In my usual quiet way, I was interviewed by Bloomberg last Thursday in anticipation of the European Banking Authority (EBA), previously the Committee of European Bank Supervisors (CEBS), about the forthcoming stress tests released on Friday.
Last year, these tests were quite laughable and this year I expected more of the same.
Here's the whole ten-minute interview and, for those who missed it, I loved this article in the Telegraph:
Seeing large numbers of his fellow citizens failing their driving tests, Mr Barrett – in a quick bid for votes – declared that anyone who had taken their test twice and not passed would automatically qualify for a licence.
The consequences were predictable. At any one time, about 40pc of the Irish population were allowed to drive on the roads without ever actually having passed a test.
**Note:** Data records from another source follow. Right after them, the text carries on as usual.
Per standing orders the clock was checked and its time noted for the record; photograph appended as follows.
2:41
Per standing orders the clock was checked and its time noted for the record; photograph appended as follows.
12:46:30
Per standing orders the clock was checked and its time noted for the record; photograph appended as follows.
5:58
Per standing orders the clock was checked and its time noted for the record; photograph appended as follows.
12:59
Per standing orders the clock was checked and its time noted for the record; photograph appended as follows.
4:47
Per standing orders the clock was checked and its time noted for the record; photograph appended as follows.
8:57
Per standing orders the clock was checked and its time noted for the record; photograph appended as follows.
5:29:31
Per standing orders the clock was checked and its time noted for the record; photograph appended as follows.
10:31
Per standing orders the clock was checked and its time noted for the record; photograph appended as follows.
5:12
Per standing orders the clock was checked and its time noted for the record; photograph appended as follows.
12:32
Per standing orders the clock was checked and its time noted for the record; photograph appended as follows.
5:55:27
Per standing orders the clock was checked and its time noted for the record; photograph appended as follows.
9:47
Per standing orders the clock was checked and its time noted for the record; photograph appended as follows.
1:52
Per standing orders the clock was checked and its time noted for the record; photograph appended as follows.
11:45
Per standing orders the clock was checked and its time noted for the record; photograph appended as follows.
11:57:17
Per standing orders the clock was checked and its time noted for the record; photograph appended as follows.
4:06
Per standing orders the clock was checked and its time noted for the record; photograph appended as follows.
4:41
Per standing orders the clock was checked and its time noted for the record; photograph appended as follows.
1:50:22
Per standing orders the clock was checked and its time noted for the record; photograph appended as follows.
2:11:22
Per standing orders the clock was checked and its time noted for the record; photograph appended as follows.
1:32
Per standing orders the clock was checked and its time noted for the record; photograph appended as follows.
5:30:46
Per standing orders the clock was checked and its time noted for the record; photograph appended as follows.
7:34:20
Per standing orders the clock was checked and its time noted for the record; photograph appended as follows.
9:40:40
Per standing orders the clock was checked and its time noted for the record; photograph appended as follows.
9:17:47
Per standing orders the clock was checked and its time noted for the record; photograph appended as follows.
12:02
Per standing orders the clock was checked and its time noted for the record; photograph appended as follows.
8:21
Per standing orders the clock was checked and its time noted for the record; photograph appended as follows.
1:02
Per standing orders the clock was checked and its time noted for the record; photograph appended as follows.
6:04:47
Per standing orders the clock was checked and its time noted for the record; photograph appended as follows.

Traffic accidents went up and insurance costs followed.
Andrea Enria, the chairman of the European Banking Authority, may not like the comparison, but the limited bank stress test results he unveiled on Friday are born of a similar motivation that led directly to Ireland’s until only very recently dysfunctional driving test system.
Like the Irish government 32 years ago, the EBA and the European Union are under the impression that their power to pass and fail banks will translate directly into making them better at what they do.
The fallacy of this approach is as obvious as the needlessly ruined lives and extortionate insurance premiums that once-blighted Ireland will attest.